The money for the Lower Kuskokwim School District will fund a new school building in Eek, with the district adding more than $703,000 for the project, KYUK-AM reported Tuesday.

Eek received new school funding over other communities due to a pressing need for space, but also because a construction plan had already been made, Lower Kuskokwim Superintendent Dan Walker said.

Eek school’s student population has multiplied since the 1980s. Construction is expected to begin this summer, with a projected completion date of January 2022.

“If your school is over capacity based on the square-foot allowance per student, that garners you a lot of points in the application process,” Walker said.

The Southwestern Alaska district is also preparing for the possibility that students and teachers in Napakiak may have to be moved to temporary, mobile buildings this year due to creeping river erosion threatening their school.

"We've got Newtok and Napakiak that are seeing a lot more erosion due to the permafrost melting," Walker said. "And that's not going to go away. It's only going to accelerate."
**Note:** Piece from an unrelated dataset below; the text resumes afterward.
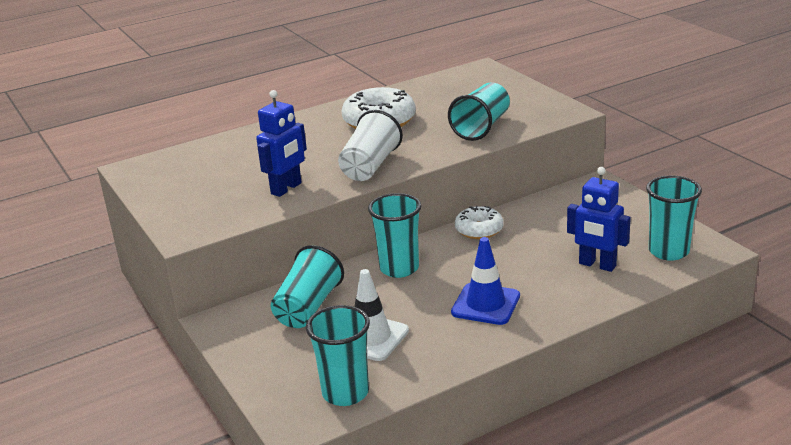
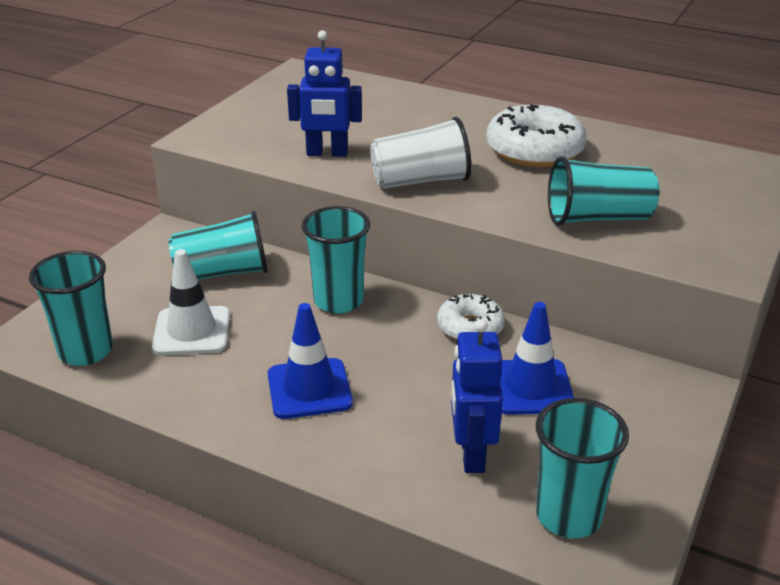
camera: 55 degrees right, 5 degrees up
(555, 228) = (530, 387): none -> blue traffic cone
The state's formula for deciding which schools receive construction grants does not give much weight to erosion threat, Walker said.

In the state's prioritized list this year, Eek was first and Napakiak was seventh.

Eek received 56 points in its application for unhoused students, or those exceeding the planned number for the space, while Napakiak received 25 points for a situation listed as an emergency.

“And they’re both important, but I think the state is going to have to re-evaluate how they look at what I would term the emergency situation, versus unhoused,” Walker said.

Having a school design proposal in place garners more points on the state's evaluation, Walker said.

The district school board voted in December to fund a design for Napakiak’s new school, hoping the plan would move the application upward on the state’s list for construction grants.